Ortalama olarak 300 yaşında olan bu süngerlerin, kendilerine sunulanla yetindiği ortaya çıktı: yani, ekosistemin binlerce yıl önce aktif yanardağlarda gelişen uzun zaman önce ölmüş cesetleri. Langseth yanardağları aktifken, tüp solucanları etraflarında koloniler oluşturdular. havalandırmalardan kaçan kükürtle beslenmek. Araştırmacılar süngerler arasında uzun süredir devam eden tüp kolonilerinin izlerini gözlemledi, ancak yaşayan koloniler yok. Bunun yerine, süngerlerin solucanlardan gelen eski organik maddeyi besin olarak kullandığını ve böylece yiyeceğin kıt olduğu bir yerde gelişmelerini sağladıklarını anlayabildiler.
“Bu keşiflerle ilgili yeni ve heyecan verici olan şey, hiçbir zaman [been] Bundan önce gözlemlenen, buzla kaplı Arktik derin denizi gibi besin açısından en fakir ortamlarda, böyle zengin bir topluluk gelişebilir, ”dedi Morganti. “Süngerlerin soyu tükenmiş bir topluluktan gelen zararlı materyallere dayanan bir ekosistem oluşturması, faydalı bakteri ortaklarını nasıl seçebilmeleri şaşırtıcı.”
İklim değişikliği sayesinde, Kuzey Kutbu hızla ısınıyor, bu da tüm dünyada sonuçlar doğuracak ve muhtemelen süngerlerin yaşam alanlarında değişikliklere neden olabilir. Keşif gezisinin baş bilimcisi ve keşif ekibinin başkanı Antje Boetius, “Deniz buzu geri çekilmesiyle, alglerin büyümesi için daha fazla ışığa sahip olacağız, ancak eriyen deniz buzu yüzeyi tazeliyor ve tabakalaşmayı artırıyor, böylece besinleri tüketiyor.” Max Planck Enstitüsü’ndeki Derin Deniz Ekolojisi ve Teknolojisi Araştırma Grubu, bir e-postada söyledi.

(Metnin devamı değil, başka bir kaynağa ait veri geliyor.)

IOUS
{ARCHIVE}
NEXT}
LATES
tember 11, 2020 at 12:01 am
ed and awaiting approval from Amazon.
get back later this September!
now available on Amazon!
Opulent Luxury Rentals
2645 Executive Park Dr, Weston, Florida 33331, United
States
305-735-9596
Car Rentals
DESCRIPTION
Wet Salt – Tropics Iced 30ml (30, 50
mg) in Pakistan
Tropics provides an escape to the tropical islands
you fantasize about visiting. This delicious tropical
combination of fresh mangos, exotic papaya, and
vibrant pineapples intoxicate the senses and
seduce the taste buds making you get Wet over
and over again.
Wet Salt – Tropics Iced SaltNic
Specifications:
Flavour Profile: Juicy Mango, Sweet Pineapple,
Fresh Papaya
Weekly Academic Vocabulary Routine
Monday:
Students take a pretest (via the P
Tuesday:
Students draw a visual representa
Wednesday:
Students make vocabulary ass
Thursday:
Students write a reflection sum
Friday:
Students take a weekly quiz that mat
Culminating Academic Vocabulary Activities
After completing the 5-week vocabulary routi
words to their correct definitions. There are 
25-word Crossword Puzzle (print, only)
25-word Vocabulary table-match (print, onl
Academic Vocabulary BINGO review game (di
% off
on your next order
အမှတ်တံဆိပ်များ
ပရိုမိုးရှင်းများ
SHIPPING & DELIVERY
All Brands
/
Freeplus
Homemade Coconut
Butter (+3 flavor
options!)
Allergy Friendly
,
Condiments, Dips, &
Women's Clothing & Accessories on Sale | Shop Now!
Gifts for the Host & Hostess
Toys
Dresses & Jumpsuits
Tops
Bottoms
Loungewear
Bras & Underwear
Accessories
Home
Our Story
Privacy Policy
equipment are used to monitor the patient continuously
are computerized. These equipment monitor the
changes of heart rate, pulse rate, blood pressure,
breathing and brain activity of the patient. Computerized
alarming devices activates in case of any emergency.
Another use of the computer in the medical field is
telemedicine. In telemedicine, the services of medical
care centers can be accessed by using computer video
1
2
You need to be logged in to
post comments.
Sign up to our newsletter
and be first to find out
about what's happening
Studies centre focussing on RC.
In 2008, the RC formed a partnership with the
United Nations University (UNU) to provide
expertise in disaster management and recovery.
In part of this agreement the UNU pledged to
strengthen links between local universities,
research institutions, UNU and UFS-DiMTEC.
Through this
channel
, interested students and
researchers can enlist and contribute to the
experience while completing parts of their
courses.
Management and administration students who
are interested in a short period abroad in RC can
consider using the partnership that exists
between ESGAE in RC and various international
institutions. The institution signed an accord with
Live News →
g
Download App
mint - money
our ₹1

Boetius, Orta Arktik’te, okyanusun buzla kaplı olması nedeniyle daha önce gereksiz kabul edilen korunan deniz alanlarının eksikliğine dikkat çekti. Uzun vadede, giderek daha fazla deniz buzu olmayan Kuzey Kutbu, balıkçılık gibi koruma eksikliğinin bir sorun haline gelebileceği anlamına geliyor. Nakliyeve diğeri insan aktiviteleri artırmak. “Arktik ekosistemlerini korumak için bir konsepte ihtiyacımız var” dedi.
iken mercanların yok edilmesi Çalışmanın yazarları, okyanus ekosistemleri için eşit derecede hayati organizmalar olan süngerlerin de daha fazla araştırma yapmasını umuyor.
Boetius, “Okyanusumuzda yaşayan organizmalar hakkında bilmediğimiz çok şey var” dedi.